Il faut bien voir le problème. Prigogine ne veut pas nous entraîner dans la question du temps psychologique et de la liberté, mais dans celle du temps physique, chimique et biologique.

Ce temps :

  1. Se mesure par les 9 192 631 770 oscillations par seconde de l’atome de césium.
  2. Cette mesure sert dans les équations de la relativité. Cependant, dans ces équations, cette pulsation est contractile et dilatable parce que toutes les objets sont reliés par des informations (la lumière et la gravité, par exemple) qui voyagent à une vitesse plafond absolue, celle de la lumière, et que donc l’espace et le temps sont forcément relatifs. Plus on s’approche de la vitesse de la lumière, plus les secondes s’étirent au point que l’horloge arrête d’avancer lorsqu’on atteint la vitesse plafond, cependant, il ne cesse d’avancer que pour cet objet, pas pour les objets qui vont à des vitesses différentes par rapport à lui. Si on compare l’horloge interne des objets qui ont voyagé à des vitesses très différentes, elles indiquent que ceux qui vont plus vite traversent moins de temps. Ici le temps est réversible, il n’a pas de flèche, il peut en théorie avancer et reculer sans que cela change quelque chose aux équations de la relativité.
  3. Les objets s’échangent constamment de l’énergie et on remarque, que de ce fait, ils montrent des signes de désorganisation à mesure qu’ils traversent le temps, ce que la thermodynamique appelle « entropie », ici le temps avance vers la désorganisation et le vieillissement, il suit une flèche en direction de la « mort ».
  4. L’univers est un flux d’énergie, il tient constamment les organisations à une certaine distance de l’équilibre, à ce moment-là, les organisations se complexifient spontanément, augmentent en information. Ici le temps avance vers l’organisation, il suit une flèche en direction de la « vie », la complexification. C’est la découverte de Prigogine appelé auto-organisation, sur laquelle nous allons revenir.
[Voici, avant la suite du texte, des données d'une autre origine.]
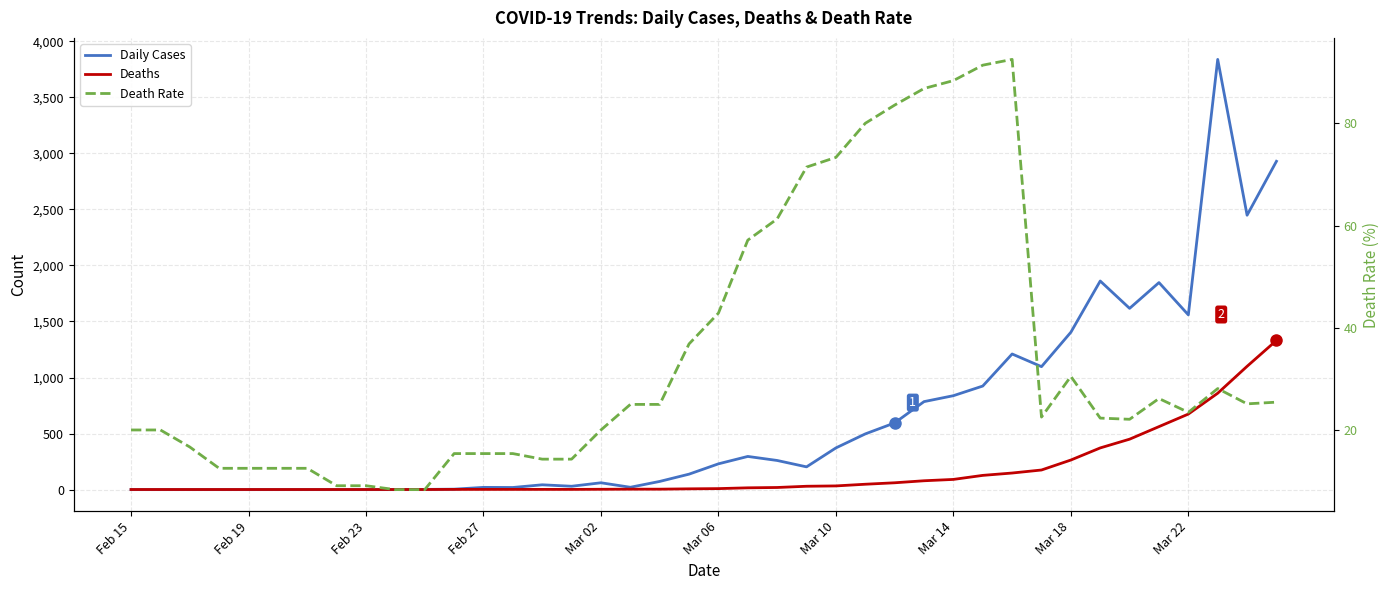

Which has a higher value, 30 or 23?

30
Dans cette conférence Prigogine se questionne : est-ce là quatre sortes de temps de nature différente? Cela n’aurait pas de sens, alors comment ces quatre « propriétés » du temps s’articulent-elles ensemble? La pulsation, le lien, la dilution de l’information, les sauts d’organisation vers la complexité, ces quatre « propriétés » doivent bien fonctionner ensemble d’une façon ou d’une autre!

Bien qu’il s’agisse d’une question purement scientifique, elle a un énorme impact existentiel sur nous, car nous sommes plongés dans ce temps, et psychologiquement, ce n’est pas pareil de vivre dans un temps qui nous entraîne inévitablement et avec certitude vers la désorganisation et le froid absolu ou vivre dans un temps qui se désorganise pour mieux s’organiser sans jamais que l’on ne soit certain de ce qui adviendra.

Notre condition humaine n’est pas la mort, mais l’aventure.